Die Therapiehoheit des Arztes sei ein schützenswertes Gut, über das sich Apotheken nicht hinwegsetzen dürften, so der GKV-Spitzenverband mit Verweis auf das Urteil. Ob Reimport und Original in ihrer Zusammensetzung vollständig identisch seien und ein Austausch aus rein pharmazeutischer Sicht völlig unproblematisch sei, spiele keine Rolle.

„Es wurde festgehalten, dass es dem Vertragsarzt obliegt, die konkret anzuwendende Therapie zu bestimmen, die von den Krankenkassen, außer in offensichtlichen Missbrauchsfällen, nicht in Zweifel gezogen werden darf“, so der GKV-Spitzenverband.

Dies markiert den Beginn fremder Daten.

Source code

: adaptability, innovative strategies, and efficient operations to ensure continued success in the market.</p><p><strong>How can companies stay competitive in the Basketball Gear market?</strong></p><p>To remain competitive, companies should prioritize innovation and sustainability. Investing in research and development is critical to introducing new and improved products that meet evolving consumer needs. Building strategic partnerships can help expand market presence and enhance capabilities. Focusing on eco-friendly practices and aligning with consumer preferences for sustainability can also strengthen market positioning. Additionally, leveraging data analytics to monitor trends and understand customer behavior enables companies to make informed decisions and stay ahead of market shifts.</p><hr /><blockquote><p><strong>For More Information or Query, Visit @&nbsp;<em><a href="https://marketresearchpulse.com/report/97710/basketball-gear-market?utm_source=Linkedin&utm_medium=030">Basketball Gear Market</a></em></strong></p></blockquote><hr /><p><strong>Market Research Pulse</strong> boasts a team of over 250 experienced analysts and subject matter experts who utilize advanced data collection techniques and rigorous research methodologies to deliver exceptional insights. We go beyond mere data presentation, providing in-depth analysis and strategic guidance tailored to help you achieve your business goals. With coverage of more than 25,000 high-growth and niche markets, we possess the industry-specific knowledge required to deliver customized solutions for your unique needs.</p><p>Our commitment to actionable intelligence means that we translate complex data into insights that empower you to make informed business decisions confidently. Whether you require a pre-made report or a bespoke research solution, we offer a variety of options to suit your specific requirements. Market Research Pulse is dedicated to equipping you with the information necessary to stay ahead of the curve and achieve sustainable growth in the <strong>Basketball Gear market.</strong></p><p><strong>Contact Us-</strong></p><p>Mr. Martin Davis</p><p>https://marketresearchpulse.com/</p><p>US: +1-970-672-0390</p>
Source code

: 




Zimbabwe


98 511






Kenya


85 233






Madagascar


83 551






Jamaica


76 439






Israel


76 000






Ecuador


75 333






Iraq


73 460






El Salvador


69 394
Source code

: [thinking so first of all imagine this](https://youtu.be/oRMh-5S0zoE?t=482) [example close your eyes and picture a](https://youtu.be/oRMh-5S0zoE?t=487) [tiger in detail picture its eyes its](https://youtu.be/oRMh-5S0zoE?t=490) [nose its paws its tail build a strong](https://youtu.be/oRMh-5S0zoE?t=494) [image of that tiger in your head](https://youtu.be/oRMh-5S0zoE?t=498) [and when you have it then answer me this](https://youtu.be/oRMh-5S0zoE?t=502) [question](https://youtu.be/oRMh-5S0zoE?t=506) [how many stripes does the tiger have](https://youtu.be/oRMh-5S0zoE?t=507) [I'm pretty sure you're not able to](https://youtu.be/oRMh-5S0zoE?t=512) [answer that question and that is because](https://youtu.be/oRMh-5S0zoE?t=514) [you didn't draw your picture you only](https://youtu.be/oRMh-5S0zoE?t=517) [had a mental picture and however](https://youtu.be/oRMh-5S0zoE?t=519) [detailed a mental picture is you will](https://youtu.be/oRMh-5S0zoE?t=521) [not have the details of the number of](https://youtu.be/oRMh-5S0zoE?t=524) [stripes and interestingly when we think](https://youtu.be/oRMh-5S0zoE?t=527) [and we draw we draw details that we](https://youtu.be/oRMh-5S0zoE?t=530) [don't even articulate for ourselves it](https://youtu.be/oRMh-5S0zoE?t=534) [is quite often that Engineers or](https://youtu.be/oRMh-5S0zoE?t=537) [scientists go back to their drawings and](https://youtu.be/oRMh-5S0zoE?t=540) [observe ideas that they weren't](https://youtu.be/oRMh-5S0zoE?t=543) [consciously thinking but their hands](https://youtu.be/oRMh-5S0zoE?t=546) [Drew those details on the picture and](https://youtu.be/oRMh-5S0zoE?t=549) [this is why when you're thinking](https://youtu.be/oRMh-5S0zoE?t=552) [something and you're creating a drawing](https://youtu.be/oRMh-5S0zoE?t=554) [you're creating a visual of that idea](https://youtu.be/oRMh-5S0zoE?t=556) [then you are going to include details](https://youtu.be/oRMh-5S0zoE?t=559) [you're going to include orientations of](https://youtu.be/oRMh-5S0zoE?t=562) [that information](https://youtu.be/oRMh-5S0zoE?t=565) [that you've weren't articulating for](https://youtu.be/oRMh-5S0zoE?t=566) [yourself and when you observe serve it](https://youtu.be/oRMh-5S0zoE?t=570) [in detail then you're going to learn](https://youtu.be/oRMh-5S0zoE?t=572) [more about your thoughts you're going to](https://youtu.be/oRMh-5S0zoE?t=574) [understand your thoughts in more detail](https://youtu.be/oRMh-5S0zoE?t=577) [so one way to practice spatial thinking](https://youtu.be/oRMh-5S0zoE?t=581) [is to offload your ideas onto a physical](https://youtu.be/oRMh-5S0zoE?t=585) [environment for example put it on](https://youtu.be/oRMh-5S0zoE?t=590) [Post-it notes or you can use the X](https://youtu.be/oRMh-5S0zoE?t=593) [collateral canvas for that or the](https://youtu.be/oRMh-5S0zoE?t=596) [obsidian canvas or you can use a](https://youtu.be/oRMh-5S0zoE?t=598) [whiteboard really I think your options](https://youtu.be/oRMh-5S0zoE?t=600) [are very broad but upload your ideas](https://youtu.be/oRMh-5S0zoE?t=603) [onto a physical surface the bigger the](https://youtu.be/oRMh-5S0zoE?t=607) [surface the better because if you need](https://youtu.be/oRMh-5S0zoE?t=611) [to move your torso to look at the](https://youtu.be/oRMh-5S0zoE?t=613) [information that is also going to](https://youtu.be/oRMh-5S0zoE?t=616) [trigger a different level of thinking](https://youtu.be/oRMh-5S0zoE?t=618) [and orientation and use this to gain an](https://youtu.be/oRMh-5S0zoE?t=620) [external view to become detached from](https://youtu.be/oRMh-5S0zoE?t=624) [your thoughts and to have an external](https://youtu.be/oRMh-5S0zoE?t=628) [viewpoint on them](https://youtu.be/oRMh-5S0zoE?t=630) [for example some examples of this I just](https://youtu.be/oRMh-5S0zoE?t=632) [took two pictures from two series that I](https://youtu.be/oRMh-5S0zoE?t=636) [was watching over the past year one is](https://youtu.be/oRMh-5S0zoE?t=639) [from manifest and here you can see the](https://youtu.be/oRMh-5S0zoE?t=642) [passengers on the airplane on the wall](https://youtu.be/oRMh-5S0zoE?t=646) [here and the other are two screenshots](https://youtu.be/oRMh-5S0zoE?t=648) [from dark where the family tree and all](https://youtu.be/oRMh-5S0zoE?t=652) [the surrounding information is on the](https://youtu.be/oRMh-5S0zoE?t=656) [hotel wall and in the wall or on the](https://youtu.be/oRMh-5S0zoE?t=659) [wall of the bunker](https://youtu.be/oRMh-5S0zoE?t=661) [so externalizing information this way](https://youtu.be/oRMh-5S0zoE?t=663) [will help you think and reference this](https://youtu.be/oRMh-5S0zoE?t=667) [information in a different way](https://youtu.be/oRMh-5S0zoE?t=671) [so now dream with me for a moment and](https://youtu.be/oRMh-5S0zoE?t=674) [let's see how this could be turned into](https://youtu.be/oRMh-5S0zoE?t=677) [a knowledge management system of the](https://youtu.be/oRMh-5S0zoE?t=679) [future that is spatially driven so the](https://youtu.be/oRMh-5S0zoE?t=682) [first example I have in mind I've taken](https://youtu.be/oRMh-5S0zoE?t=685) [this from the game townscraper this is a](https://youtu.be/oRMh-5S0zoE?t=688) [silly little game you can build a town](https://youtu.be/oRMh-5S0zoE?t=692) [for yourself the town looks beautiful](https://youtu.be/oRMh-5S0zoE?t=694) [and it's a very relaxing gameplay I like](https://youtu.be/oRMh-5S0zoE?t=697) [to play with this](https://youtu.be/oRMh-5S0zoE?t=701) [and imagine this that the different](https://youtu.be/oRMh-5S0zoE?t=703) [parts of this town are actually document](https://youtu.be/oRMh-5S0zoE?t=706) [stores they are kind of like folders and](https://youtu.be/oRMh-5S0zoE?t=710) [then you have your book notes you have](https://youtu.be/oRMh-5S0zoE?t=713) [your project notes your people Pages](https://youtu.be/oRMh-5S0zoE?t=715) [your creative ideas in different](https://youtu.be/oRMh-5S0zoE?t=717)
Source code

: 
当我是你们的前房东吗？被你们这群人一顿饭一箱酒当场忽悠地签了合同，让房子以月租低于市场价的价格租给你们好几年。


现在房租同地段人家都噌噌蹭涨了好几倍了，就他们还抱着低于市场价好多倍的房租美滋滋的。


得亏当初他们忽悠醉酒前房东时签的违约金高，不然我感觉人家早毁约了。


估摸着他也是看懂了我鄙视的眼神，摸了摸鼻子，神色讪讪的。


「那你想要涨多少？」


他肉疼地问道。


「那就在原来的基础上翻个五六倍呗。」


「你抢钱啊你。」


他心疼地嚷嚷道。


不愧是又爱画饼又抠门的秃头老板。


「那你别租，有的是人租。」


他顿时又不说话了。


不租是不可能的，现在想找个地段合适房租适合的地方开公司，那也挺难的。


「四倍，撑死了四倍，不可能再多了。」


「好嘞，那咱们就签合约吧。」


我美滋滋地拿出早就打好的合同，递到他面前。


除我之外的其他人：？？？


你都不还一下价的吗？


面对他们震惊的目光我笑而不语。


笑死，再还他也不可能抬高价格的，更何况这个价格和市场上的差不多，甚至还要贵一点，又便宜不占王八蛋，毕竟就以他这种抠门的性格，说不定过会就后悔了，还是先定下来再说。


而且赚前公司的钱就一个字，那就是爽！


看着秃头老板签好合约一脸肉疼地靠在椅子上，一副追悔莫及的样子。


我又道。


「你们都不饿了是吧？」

Entscheide sich der Arzt lediglich für einen Wirkstoff oder ein Produkt, ohne dieses konkret zu bestimmen, gebe er kund, dass der Therapieerfolg durch die Ersetzung des Arzneimittels nicht gefährdet sei. Der Apotheker habe in diesem Fall „im Rahmen seiner Verpflichtungen gegenüber den Krankenkassen“ die Auswahlentscheidung zu treffen.

Anders sieht es demnach aus, wenn der Arzt das Aut-idem-Kreuz setzt und das Arzneimittel in einer Weise konkretisiert, „in der für den Apotheker kein Entscheidungsspielraum verbleibt“. Dann sei der Apotheker an die Abgabe dieses Arzneimittels gebunden, um die Therapiehoheit des Arztes zu erfüllen. Dies gelte auch für rabattierte Import- oder Originalarzneimittel: Da der Apotheker keinen Entscheidungsspielraum habe, werde eine Retaxierung ausgeschlossen.

Die Entscheidung darüber, wann eine Verordnung ausreichend konkret ist, obliegt den Krankenkassen, denn sie entscheiden letztendlich über die Retaxierung. Beim GKV-Spitzenverband wird einer Sprecherin zufolge zwischen Wirkstoffverordnung und der Verordnung eines konkreten Arzneimittels unterschieden.

Sind die Krankenkassen mit den Verordungen nicht zufrieden, sollen sie sich künftig direkt an die Mediziner wenden: „Der Vertragsarzt wäre bei Missbrauch der Aut-idem-Regelung unter Einschaltung der Kassenärztlichen Vereinigung dann in geeigneter Weise in die Verantwortung zu nehmen“, teilt der GKV-Spitzenverband mit.